When Alibaba submitted a prospectus for an IPO, Ma sent a letter to employees about his philosophy for Alibaba. Compared to Google’s “Don’t be evil,” Ma’s emphasis is on always putting customers ahead of shareholders.
“Lying behind the massive allure of the capital market, there is unparalleled ruthlessness and pressure,” Ma said, according to a Wall Street Journal translation. “We will continue to adhere to the principle of ‘customers first, employees second, shareholders third.”
As with tech companies in the U.S., Alibaba’s future success relies largely on mobile. In the fourth quarter of 2013, nearly 20 percent of all Alibaba transactions came from mobile devices, a 7.4 percent increase year-over-year. Alibaba also claimed that 76.2 percent of all mobile e-commerce in China last year was done through one of its sites.

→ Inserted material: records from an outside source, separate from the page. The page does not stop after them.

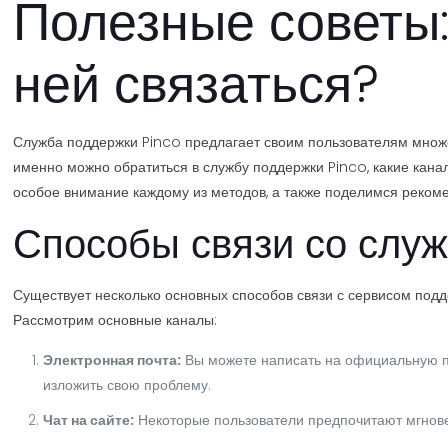
Полезные советы:
ней связаться?
Служба поддержки Pinco предлагает своим пользователям множе
именно можно обратиться в службу поддержки Pinco, какие кана
особое внимание каждому из методов, а также поделимся реком
Способы связи со слу
Существует несколько основных способов связи с сервисом подд
Рассмотрим основные каналы:
Электронная почта:
Вы можете написать на официальную поч
изложить свою проблему.
Чат на сайте:
Некоторые пользователи предпочитают мгновен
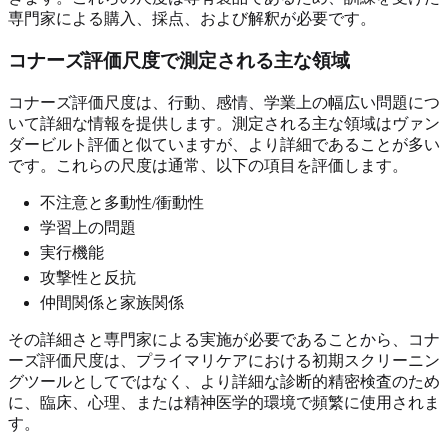
専門家による購入、採点、および解釈が必要です。
コナーズ評価尺度で測定される主な領域
コナーズ評価尺度は、行動、感情、学業上の幅広い問題につ
いて詳細な情報を提供します。測定される主な領域はヴァン
ダービルト評価と似ていますが、より詳細であることが多い
です。これらの尺度は通常、以下の項目を評価します。
不注意と多動性/衝動性
学習上の問題
実行機能
攻撃性と反抗
仲間関係と家族関係
その詳細さと専門家による実施が必要であることから、コナ
ーズ評価尺度は、プライマリケアにおける初期スクリーニン
グツールとしてではなく、より詳細な診断的精密検査のため
に、臨床、心理、または精神医学的環境で頻繁に使用されま
す。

However, Alibaba faces stiff competition in the Chinese mobile market from Tencent, the company that owns WeChat -- a mobile messaging app with about 355 million users -- and has a significant presence in PC and mobile gaming. Tencent is investing heavily in many areas to remain competitive with Alibaba.
In Alibaba’s SEC filing, it noted that a major challenge would be monetizing mobile traffic and adapting the business to meet the changing behavior of mobile users.
The company may not be a household name in the States, but it does have ties with U.S. companies besides all those major retail brands. Yahoo Inc. has several partnerships with Alibaba and formerly held a 40 percent stake in the Chinese company. Even after a $7.1 billion stock buyback closed in September 2012, Yahoo still owns 24 percent of it.
Yahoo CEO Marissa Meyer is expected to comment on the Alibaba partnership on Wednesday at the Disrupt NY event in New York.